Content starts
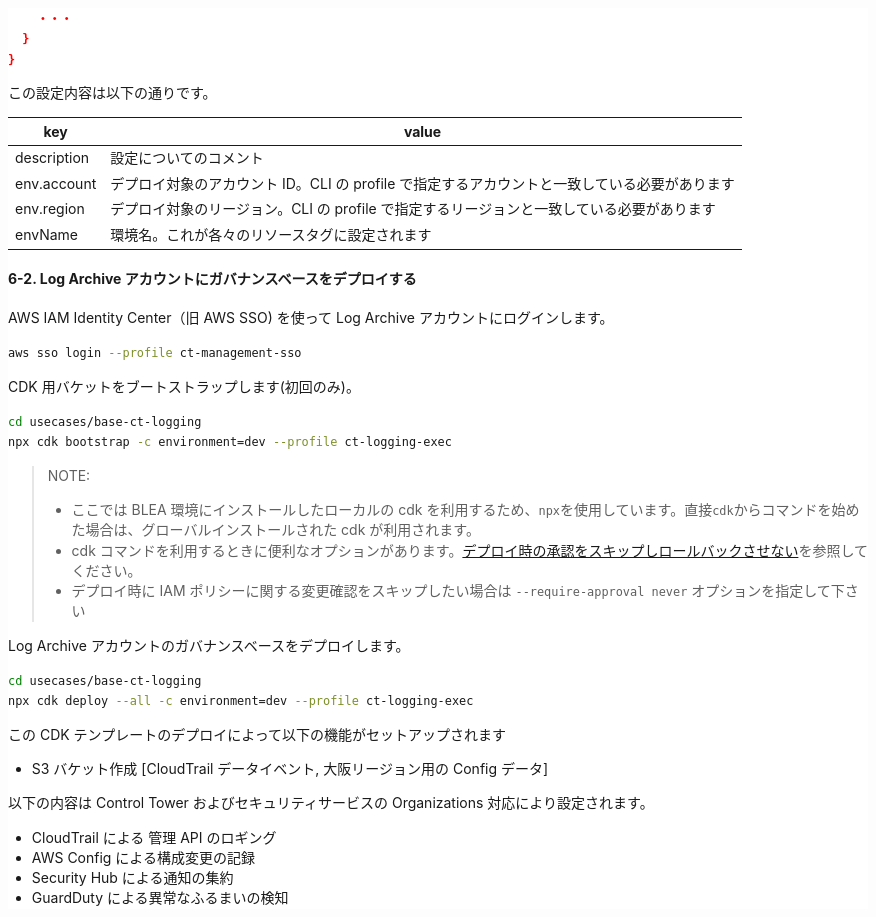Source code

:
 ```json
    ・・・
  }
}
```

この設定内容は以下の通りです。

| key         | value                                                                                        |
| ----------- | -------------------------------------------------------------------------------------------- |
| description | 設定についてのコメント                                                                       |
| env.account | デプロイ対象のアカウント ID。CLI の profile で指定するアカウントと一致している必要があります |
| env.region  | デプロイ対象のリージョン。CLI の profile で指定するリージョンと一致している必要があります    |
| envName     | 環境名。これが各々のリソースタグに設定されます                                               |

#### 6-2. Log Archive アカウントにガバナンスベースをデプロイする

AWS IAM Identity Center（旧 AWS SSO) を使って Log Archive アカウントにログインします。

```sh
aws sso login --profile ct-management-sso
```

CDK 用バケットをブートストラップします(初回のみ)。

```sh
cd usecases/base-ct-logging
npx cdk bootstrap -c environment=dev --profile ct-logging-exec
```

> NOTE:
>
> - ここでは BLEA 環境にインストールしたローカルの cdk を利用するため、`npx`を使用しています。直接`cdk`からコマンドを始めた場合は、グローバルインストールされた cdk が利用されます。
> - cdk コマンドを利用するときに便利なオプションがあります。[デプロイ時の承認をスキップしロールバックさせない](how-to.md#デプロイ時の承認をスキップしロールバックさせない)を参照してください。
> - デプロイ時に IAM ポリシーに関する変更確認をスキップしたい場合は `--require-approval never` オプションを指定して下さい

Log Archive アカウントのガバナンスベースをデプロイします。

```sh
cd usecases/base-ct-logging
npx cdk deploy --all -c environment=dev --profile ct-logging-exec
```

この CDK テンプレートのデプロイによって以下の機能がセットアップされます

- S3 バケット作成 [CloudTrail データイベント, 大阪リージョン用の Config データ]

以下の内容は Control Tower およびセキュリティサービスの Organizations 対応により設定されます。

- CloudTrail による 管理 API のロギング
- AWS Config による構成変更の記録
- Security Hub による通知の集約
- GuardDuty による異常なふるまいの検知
Content ends
§ Your assignment
Give back exactly the lines from the one containing "- AWS Config による構成変更の記録" through the end of the listing above, with both ends included and nothing added.

§ Result below
- AWS Config による構成変更の記録
- Security Hub による通知の集約
- GuardDuty による異常なふるまいの検知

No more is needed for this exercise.